Among the lines below, how many have the word "from"? The reply is that number alone.

» **DATA TO USE**
== Segment start ==

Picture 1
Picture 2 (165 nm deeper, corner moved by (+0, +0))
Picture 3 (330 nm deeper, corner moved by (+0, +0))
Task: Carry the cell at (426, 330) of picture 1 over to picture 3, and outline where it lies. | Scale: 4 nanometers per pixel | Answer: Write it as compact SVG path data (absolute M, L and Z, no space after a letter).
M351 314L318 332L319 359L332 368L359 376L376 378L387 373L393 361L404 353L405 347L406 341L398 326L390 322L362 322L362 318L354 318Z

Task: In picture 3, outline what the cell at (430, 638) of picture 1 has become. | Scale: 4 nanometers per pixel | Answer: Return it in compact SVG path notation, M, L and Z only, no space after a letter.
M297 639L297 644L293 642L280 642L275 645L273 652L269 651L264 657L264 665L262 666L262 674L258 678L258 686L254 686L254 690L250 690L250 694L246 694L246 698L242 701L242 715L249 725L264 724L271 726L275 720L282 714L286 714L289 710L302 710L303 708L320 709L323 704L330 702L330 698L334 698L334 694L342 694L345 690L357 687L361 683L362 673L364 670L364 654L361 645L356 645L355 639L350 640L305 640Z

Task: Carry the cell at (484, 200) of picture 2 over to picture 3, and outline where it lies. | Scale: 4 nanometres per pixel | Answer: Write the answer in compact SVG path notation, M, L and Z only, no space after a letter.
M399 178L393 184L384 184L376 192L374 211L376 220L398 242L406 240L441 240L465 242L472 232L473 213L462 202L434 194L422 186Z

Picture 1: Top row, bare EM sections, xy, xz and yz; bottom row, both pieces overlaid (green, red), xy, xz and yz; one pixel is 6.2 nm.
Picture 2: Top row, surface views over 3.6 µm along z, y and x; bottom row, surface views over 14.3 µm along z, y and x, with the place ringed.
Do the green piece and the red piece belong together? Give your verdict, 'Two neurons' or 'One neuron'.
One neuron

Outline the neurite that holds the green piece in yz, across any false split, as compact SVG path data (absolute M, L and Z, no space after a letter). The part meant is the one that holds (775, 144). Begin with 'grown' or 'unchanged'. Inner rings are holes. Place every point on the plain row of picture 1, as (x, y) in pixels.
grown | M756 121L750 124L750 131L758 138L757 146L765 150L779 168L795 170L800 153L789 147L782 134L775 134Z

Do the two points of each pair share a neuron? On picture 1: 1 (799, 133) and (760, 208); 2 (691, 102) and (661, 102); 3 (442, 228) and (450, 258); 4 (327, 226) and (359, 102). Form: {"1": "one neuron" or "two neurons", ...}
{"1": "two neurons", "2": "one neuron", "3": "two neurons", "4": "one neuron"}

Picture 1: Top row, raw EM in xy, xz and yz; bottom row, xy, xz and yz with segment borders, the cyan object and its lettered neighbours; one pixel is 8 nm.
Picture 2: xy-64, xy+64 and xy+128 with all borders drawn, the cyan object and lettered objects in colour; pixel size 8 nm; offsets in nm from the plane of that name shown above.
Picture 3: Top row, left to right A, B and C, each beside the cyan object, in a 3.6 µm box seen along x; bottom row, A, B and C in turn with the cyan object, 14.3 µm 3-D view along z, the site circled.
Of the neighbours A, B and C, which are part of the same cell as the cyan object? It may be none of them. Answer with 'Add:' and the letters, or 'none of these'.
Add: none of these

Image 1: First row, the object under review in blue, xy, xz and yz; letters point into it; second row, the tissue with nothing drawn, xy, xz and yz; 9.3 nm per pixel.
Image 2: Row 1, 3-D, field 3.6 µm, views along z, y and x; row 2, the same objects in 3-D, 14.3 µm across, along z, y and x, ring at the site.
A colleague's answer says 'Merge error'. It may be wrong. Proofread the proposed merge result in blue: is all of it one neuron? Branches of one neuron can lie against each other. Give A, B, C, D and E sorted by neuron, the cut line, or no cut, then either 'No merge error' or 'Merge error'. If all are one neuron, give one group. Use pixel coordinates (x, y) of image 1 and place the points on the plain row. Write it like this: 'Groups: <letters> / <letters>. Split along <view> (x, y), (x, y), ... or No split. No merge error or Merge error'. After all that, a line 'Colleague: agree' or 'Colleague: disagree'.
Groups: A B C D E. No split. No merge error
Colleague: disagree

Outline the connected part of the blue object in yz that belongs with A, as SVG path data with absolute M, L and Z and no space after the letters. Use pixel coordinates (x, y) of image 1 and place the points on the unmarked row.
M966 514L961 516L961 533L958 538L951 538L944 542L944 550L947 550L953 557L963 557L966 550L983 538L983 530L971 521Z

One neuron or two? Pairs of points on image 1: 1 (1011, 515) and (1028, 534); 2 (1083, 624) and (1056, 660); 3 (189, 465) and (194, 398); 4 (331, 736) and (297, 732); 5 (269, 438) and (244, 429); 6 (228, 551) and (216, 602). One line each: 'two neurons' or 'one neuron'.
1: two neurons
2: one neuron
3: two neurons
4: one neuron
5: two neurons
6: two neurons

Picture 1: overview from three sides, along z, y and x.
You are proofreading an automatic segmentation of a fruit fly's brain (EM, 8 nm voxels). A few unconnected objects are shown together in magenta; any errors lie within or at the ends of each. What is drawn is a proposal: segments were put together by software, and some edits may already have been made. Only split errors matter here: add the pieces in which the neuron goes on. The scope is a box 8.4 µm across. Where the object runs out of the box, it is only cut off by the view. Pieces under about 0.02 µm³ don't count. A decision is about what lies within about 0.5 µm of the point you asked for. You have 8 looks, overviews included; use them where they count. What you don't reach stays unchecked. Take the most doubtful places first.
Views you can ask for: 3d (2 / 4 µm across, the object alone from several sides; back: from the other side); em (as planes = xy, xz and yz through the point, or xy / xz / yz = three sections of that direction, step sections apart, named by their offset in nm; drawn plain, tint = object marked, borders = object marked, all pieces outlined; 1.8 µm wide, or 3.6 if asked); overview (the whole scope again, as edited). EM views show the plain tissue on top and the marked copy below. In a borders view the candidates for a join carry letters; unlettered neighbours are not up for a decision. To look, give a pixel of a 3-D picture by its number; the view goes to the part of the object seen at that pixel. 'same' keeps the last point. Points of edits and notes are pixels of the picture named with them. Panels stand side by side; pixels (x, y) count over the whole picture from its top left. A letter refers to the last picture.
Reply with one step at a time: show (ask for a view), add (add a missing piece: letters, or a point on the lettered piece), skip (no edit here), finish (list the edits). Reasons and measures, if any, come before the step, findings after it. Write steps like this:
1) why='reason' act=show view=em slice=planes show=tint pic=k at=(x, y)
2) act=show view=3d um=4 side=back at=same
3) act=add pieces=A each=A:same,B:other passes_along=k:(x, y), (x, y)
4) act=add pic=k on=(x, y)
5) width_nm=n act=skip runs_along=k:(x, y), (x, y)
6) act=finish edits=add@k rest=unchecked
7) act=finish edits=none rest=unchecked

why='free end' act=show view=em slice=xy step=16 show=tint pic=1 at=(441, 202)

== Segment end ==

» **RESPONSE BELOW**
3